=== WHAT IS BEING ASKED ===
Your answer should consist of every line from the records that holds the string "Regression".

=== RECORDS TO USE ===
:::
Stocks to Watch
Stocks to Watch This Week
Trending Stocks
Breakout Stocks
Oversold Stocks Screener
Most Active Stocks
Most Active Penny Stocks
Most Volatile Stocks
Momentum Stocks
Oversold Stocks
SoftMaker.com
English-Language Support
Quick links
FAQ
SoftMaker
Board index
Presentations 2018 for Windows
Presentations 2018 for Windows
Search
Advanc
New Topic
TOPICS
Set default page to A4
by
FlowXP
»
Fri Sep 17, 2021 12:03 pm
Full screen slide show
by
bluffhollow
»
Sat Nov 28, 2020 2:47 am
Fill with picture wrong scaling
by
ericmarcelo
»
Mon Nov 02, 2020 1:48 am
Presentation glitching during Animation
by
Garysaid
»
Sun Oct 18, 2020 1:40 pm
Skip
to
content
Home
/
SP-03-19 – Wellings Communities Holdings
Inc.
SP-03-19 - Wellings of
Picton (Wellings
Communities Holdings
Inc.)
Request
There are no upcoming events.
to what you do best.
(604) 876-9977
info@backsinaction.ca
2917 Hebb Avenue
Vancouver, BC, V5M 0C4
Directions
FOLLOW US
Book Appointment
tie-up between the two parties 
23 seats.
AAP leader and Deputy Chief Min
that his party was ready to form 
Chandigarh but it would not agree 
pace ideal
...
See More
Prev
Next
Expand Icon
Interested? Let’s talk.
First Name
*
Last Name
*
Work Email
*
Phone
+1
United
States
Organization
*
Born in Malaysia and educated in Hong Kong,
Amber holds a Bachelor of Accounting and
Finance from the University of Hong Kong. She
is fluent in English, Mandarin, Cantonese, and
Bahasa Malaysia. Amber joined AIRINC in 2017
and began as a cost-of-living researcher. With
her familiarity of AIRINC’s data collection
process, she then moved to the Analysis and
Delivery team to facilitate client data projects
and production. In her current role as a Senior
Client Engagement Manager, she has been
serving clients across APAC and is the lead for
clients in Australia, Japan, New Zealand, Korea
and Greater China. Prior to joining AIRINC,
:::
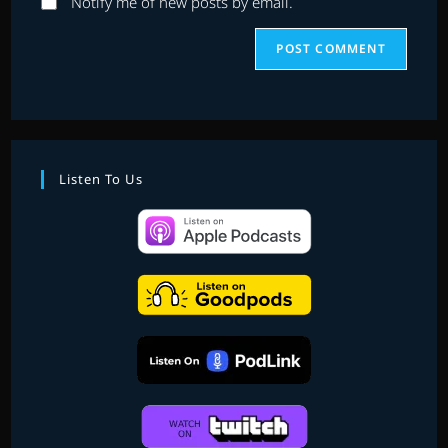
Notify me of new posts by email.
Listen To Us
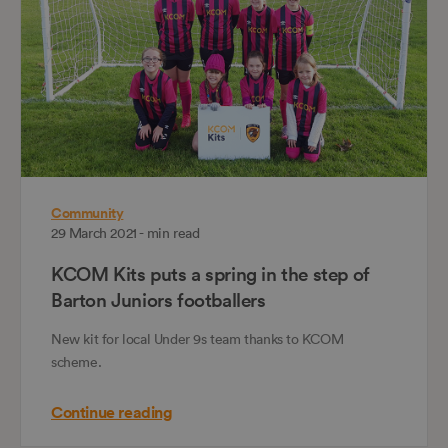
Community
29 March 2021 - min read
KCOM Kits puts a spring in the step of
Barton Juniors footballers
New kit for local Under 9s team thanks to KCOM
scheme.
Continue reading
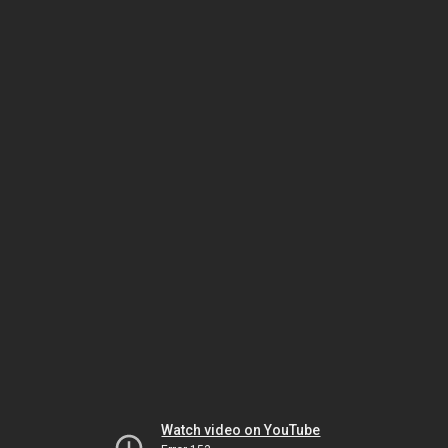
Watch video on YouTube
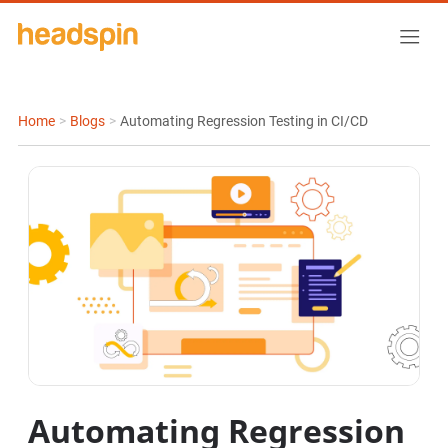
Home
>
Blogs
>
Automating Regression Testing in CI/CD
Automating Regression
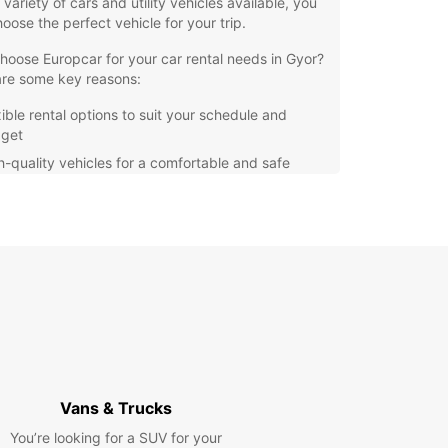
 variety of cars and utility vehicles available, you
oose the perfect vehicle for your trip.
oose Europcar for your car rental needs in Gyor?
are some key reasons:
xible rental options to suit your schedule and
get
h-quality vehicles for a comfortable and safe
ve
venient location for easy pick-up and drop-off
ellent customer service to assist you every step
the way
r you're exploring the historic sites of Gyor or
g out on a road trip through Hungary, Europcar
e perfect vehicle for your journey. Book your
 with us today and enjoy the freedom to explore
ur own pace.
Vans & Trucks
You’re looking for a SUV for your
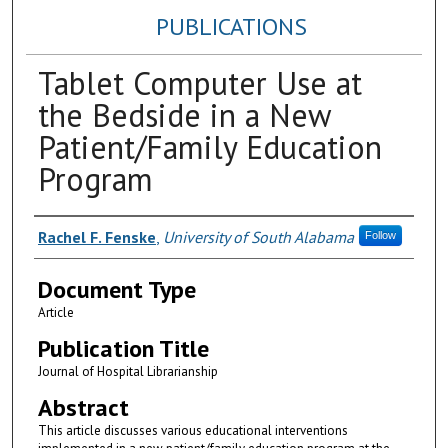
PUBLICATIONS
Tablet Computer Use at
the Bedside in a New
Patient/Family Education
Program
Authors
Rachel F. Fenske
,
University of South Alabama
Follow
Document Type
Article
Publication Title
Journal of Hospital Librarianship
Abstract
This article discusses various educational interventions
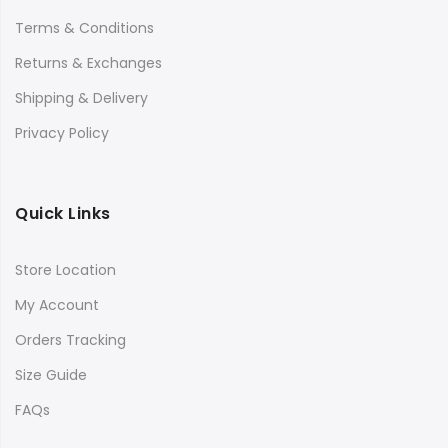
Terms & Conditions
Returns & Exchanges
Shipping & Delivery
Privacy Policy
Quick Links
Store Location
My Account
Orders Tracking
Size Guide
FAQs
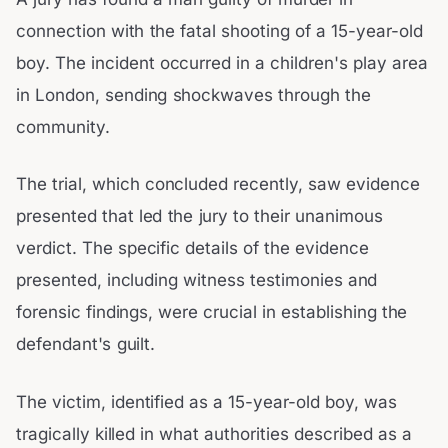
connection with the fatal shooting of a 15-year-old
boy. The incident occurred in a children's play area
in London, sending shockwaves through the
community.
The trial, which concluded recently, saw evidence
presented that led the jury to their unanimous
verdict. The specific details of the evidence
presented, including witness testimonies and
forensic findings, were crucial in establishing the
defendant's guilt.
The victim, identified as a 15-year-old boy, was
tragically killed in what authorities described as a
:::
=== RESPONSE AREA ===
Automating Regression Testing in CI/CD
Automating Regression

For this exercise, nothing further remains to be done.